A lot of times people say they want a politician, mentor, celebrity to be accountable but what they mean is that they want someone who will always be right. WRONG. Being right all the time is only possible in the land of make-believe narcissism. It just doesn’t happen in real life. Now I’d hate (not really) to be the asshole with the little light in the dark room of cranky warlocks and prance around, flashing my truth but accountability is allowing yourself to be wrong. Accountability means you’ll make the best decisions you can make and own up when – because you’re human – your best isn’t good enough. Clearly, this isn’t easy when you have a public image to keep up and maybe I’m an idealist (not really), but as a member of the public-at-large, I will do my best not to place unrealistic expectations on those I follow and respect, including myself.

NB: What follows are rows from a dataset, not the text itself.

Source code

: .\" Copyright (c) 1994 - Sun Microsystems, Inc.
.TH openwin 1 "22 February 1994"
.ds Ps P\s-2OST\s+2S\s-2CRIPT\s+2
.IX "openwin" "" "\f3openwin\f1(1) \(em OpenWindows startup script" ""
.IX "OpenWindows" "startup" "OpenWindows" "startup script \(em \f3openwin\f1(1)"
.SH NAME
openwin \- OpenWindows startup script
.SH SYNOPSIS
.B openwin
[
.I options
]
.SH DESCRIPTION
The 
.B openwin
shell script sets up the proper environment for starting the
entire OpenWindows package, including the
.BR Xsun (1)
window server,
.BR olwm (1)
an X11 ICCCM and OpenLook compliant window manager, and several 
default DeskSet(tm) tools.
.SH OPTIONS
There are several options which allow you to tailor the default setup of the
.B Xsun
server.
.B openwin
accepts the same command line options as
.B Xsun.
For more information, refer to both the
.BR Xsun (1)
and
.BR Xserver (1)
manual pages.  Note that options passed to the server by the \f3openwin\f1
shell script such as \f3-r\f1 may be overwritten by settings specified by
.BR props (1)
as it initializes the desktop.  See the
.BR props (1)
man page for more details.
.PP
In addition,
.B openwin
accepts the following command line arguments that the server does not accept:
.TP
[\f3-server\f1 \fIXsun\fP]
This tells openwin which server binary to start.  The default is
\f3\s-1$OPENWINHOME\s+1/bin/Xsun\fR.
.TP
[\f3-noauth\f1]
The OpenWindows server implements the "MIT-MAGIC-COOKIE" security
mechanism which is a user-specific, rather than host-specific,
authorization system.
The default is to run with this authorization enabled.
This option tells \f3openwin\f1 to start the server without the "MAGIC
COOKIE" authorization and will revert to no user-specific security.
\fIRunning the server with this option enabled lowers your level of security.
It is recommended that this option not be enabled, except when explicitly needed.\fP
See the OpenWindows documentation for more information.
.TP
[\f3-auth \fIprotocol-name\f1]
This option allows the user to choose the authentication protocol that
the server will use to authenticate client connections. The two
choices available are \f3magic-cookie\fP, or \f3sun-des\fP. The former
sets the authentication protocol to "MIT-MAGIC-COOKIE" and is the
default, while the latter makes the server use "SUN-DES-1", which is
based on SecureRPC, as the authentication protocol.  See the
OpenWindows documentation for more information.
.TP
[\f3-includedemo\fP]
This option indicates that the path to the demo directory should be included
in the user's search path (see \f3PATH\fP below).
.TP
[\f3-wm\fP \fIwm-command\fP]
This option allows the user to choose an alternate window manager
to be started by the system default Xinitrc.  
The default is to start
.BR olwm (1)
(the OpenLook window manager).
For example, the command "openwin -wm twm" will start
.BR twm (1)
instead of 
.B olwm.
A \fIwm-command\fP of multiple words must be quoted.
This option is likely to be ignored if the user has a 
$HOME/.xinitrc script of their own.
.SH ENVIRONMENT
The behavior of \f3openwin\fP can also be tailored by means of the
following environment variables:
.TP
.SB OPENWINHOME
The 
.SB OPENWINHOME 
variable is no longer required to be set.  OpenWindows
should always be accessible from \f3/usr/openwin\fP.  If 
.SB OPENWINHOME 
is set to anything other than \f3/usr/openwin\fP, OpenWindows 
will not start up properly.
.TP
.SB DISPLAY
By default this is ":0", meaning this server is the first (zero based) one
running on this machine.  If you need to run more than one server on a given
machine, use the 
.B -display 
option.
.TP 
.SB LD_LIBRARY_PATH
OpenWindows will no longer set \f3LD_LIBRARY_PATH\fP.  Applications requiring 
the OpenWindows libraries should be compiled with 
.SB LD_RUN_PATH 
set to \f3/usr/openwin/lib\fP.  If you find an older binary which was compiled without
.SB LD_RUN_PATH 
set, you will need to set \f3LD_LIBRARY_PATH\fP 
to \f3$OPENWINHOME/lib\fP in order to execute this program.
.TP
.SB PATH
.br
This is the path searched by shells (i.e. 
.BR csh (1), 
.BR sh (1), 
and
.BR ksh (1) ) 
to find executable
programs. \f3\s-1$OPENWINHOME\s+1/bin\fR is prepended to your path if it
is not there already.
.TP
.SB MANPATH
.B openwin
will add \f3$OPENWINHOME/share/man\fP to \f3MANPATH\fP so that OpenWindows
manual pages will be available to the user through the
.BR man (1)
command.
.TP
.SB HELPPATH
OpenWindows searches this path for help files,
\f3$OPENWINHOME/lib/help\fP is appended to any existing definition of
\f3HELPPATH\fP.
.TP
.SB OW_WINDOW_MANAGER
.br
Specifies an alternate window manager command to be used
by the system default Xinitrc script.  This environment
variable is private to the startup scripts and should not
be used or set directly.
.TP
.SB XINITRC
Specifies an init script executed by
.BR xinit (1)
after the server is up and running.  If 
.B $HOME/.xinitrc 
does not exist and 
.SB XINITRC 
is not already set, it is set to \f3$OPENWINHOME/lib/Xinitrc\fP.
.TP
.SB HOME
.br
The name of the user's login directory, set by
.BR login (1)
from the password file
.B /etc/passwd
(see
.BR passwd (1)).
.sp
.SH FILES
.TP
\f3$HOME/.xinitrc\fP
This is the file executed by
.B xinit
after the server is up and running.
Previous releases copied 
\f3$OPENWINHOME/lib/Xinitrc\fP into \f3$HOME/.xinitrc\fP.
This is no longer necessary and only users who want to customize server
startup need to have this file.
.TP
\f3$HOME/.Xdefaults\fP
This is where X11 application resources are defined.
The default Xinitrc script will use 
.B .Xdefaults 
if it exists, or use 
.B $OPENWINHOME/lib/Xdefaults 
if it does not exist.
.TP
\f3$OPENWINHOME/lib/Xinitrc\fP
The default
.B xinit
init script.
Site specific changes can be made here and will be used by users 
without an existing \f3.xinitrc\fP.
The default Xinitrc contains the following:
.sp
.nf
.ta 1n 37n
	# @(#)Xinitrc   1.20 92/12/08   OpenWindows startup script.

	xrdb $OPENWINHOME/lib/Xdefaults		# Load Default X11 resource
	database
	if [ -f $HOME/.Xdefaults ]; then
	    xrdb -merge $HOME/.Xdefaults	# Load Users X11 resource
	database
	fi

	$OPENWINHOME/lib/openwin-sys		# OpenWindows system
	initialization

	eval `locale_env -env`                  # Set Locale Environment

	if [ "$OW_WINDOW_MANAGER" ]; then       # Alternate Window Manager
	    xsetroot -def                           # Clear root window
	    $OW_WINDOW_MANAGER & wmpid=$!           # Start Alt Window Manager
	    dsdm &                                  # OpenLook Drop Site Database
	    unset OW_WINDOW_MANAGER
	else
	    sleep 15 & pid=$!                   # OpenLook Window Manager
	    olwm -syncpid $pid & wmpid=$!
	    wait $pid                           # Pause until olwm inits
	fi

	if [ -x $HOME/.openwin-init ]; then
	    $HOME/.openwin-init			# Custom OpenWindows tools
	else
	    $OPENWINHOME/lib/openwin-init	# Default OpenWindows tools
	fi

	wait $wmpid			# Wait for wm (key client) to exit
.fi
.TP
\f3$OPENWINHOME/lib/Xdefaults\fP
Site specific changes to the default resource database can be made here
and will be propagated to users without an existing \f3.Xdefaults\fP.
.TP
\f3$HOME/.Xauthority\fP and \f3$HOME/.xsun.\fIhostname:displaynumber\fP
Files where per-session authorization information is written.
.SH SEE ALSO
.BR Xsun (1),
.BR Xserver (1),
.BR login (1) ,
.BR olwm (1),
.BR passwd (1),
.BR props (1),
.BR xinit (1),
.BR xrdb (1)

Being accountable does not mean being perfect, it means being imperfect and accepting the consequences that being imperfect creates. Consequences like mistakes, blunders, errors in judgment, imperfection, screw-ups, boo-boos and oh-noes.

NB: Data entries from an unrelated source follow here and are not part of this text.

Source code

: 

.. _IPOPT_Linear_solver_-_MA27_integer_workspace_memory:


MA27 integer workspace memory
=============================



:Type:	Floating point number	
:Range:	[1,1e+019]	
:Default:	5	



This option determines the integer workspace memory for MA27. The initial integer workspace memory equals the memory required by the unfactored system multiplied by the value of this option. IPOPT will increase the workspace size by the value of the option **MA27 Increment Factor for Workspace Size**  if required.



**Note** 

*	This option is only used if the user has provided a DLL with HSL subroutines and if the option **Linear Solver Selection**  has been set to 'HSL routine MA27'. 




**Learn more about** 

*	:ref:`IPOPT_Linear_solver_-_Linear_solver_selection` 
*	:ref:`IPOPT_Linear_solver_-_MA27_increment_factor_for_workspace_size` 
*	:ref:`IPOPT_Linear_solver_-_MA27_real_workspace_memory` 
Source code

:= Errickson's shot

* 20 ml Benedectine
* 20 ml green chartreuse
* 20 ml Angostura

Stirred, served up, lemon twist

At the same time, I am also fighting the same shallow urges to make a big fuss out of somebody else’s business, especially if I disagree with what-they-did (not the same as who-they-are). Pointing fingers is and always was easier than lending a hand, but being accountable is not the easy person’s game. Being accountable requires discipline, hard thinking and real work to discern being wrong is something you do (but don’t do again!) not something you are. Being wrong is only the end if you stop there, what takes real work is moving on from it.
Don’t let the fear of making your worst decisions stop you from making your best decisions. (The best decision being the one that logically sounds and intuitively feels right). As Steve Pavlina would say: Try and fail.